You may argue that the young people looking for loans should have been aware that things could go wrong, but if even the national news stations were party to selling them the dream (lie), where were they supposed to get the information to enable them to make an informed decision? As I said the Central Bank and the Financial Regulator were comatosed at the wheel. Light touch regulation, my bum. 

Bankers by their very nature are greedy, it's in their blood. We, the mugs, have now spent our pension reserve giving them pots of extra money which we expect them to use to make loans to SME's and save us. No they wont. Their first instinct is for self preservation, their second is to look after their friends, way down at the bottom of their list is the gobdaw that bailed them out in the first place.

Are we mad. How many times do the banks have to roll us over before we see them for what they are. 

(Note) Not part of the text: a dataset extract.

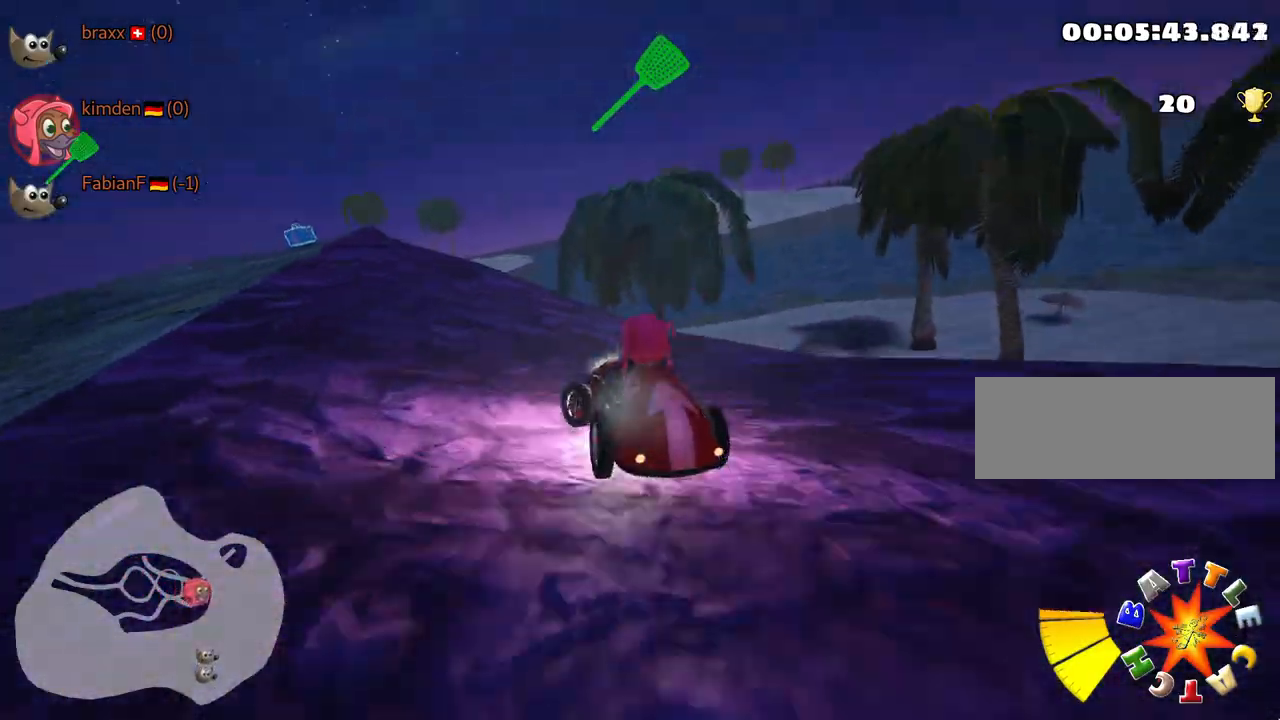
{"keys": ["left", "up"], "events": [[134, "up", "down"], [167, "down", "up"]]}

The First time buyers trusted them and have now sold their futures in order to take on loans that should never have been granted in the first place. They must take 100% of the hit while the bankers crack the whip and threaten them with prison if they fail to make their repayments.

The so called "Respected" economists and banking spokesmen should know from history that every bubble starts with "This time it's different!"

Personally, if I had a massively unaffordable loan, on a house worth a fraction of what I had been conned and hoodwinked into paying for it, I would investigate heading off to the UK, or somewhere similar, declaring myself bankrupt, have all my loans written off and 7 years later I could start again - debt free.

Why should only companies be able to walk away from their debts and start over.

Not discussing the inevitable is akin to talking about a soft landing and look where that got us to. As I said in my OP Time will tell.

Murt


----------



## LS400 (10 Jan 2010)

I also senced the Im alright.. senario.

Well said.


----------



## pjmn (10 Jan 2010)

Murt10 said:


> BOI now headed up by an insider, 3% pay increases granted to all bank staff, by bankrupt (except for the largess of BL) banks.



Factually incorrect...


----------



## Murt10 (10 Jan 2010)

pjmn said:


> Factually incorrect...



Sorry? What's this then? My imagination 


[broken link removed]


----------



## pjmn (10 Jan 2010)

You are factually incorrect to use the term 'all' - some staff did get that increase - others did not...


----------



## Murt10 (10 Jan 2010)

No.No. No. I'm not going down the route of being dragged off into an argument about trivialities. The fact is that the vast majority of staff working in the banks received the increase.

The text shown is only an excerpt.